The goddesses of weaving are numerous. Some of the most well-known are Athena, Isis, Net, Spiderwoman, Brigid, Holda, the Three Fates, and Penelope. And Mary Herself was said to be a weaver. It is quite a party in the goddess world of weaving. I like to think of them all sitting in a circle together weaving the Earth, fretting about the wisdom we have lost since the industrialization of spinning and weaving, and dancing and celebrating every time someone new takes up the craft.

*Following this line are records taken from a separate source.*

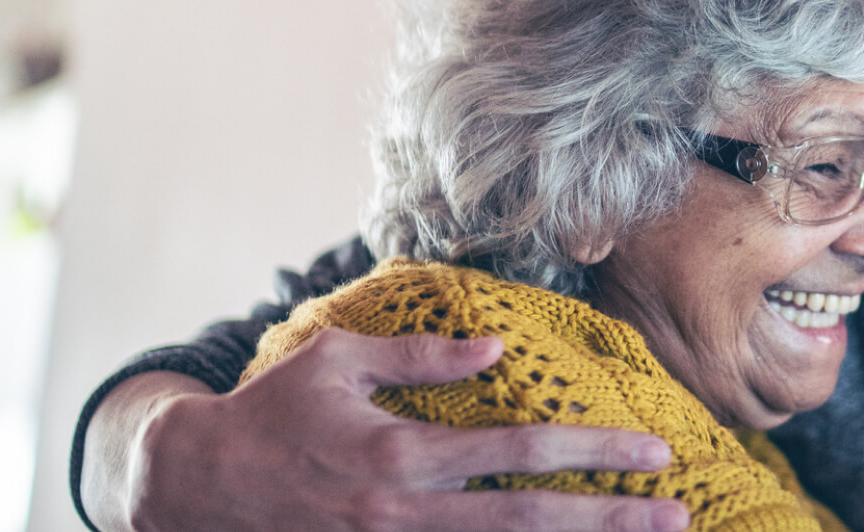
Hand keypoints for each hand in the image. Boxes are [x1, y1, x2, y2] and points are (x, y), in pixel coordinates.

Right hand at [82, 329, 690, 531]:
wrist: (186, 491)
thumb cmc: (268, 413)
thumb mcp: (336, 363)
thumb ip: (420, 356)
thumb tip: (495, 348)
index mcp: (402, 451)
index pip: (520, 450)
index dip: (593, 451)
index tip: (655, 452)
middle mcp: (405, 513)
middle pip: (528, 522)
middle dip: (609, 521)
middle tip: (677, 515)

Some favorite gatherings I have coordinated are community weaving projects on an EarthLoom – a large loom designed by my weaving teacher, Susan Barrett Merrill. She says, “the EarthLoom is a living symbol of our intention to weave together the fabric of community.” An EarthLoom event brings the ancient craft of weaving into a group or community, having them weave together around a common intention or prayer.
My husband made my seven-foot-tall EarthLoom for me a couple of years ago, and it easily breaks down to be transported to a community event site. It is a simple loom, warped with garden twine, and magic happens as everyone in the group takes turns weaving a couple of rows with either strips of cloth, large yarn, vines, long stemmed flowers, colorful paper, and prayers. Beautiful, unpredictable things are created. When we weave in community, weave AS community, weaving our prayers together, we are literally weaving ourselves together. Just like what is happening here, with this incredible Way of the Rose community, weaving ourselves together in our prayers.
Perhaps you have heard the Sioux story of the Old Woman in the Cave who has been weaving a blanket for as long as the world has been in existence. She weaves and weaves, but when she gets up to stir her pot of soup, her dog unravels what she has woven, and she must start over. And so, the ongoing weaving of the world happens in a circular fashion over and over and never ends.